Wednesday, March 26, 2008

The Red Bird's Witness

Resilience. The red bird perched on the gate’s dusty rain gauge like a sentinel standing guard – over us? Over the house? More likely, over its own fragile life spent in this challenging part of the country. Only the strong and stubborn survive here – mesquites and cactus, huisache and coyotes, longhorns and feral hogs. And this red bird. Even here the winter has been chillier than its little feathers would find comfortable, and if springtime is a welcomed enlivenment for me, it almost certainly is for the red bird. And as the rain gauge betrays, even now it is dry. It has yet been too dry for Troy to risk much of the planting, and so the fields stretch wide and long and ready, but empty. If that is disappointing, it is hardly surprising. Year after year farming is a challenge here. Two years ago it was drought. Last year it was floods. Virtually every year is a tedious question mark of “ifs”, “if only,” “barely” and “we’ll see.” But nonetheless every year the equipment rolls over the waiting land to sow and beckon the seeds. And every year the red bird reappears to sing. Resilience.

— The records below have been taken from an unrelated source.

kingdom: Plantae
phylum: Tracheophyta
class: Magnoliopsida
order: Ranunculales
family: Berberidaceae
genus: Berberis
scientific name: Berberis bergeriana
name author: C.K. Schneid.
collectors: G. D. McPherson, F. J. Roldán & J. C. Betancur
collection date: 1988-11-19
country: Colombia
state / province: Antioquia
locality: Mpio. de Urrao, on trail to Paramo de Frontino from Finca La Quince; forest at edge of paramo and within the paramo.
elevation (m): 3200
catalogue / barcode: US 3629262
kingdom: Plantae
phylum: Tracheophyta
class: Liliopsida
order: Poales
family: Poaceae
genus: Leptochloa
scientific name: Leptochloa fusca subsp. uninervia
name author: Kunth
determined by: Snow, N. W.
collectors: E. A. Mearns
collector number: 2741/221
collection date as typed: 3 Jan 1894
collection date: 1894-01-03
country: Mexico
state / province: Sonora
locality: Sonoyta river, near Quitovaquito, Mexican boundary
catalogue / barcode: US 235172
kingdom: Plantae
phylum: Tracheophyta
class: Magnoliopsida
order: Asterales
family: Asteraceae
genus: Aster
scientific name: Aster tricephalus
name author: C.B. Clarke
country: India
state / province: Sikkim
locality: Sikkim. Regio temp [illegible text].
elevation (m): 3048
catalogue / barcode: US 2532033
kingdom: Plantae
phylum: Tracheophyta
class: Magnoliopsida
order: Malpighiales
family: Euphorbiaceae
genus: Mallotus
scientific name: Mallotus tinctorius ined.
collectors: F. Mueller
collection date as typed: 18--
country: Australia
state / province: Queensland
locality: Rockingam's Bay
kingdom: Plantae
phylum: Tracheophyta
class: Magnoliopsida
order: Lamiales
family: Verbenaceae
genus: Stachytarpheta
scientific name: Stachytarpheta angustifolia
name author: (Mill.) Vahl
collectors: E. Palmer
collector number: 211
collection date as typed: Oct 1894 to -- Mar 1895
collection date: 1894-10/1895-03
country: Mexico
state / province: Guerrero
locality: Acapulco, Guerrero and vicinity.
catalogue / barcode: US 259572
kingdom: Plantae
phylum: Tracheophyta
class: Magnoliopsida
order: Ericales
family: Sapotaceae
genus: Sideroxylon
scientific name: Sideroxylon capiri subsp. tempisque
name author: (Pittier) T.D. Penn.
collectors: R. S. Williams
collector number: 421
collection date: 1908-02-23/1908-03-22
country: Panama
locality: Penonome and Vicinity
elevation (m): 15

We drove into town yesterday for some errands – more Mexican Food, of course, and to look around. On the way back we stopped at the cemetery to look over the family plots; to say “hello”, if you will, and “we remember.” There in the center were my grandparents who were both born within miles of here, were buried here, and lived all of their life in-between here. I recalled out loud some stories I’m sure Lori had heard before. I smiled a melancholy smile. And then we noted the markers on either side of theirs: on the left, a son who had lived but two short years; on the right a daughter who had lived less than two days. How deep must such grief be? Lori noticed the compounding grief – that the two deaths occurred a short month apart. Two breathtaking griefs in the span of the moon. And yet a couple of years later, they were willing to risk it again, for three later sons ultimately grew into manhood – the third of which became my father. I, the youngest of the youngest who was born after the first two had died. I, perhaps, the most grateful of all for the resilience that moved my grandparents forward.

And now it is the morning after a long night of sleep, and as an old friend used to phrase it, “those same genes are running rampant in my body.” I am feeling resilient, too. Who knows what the day might hold?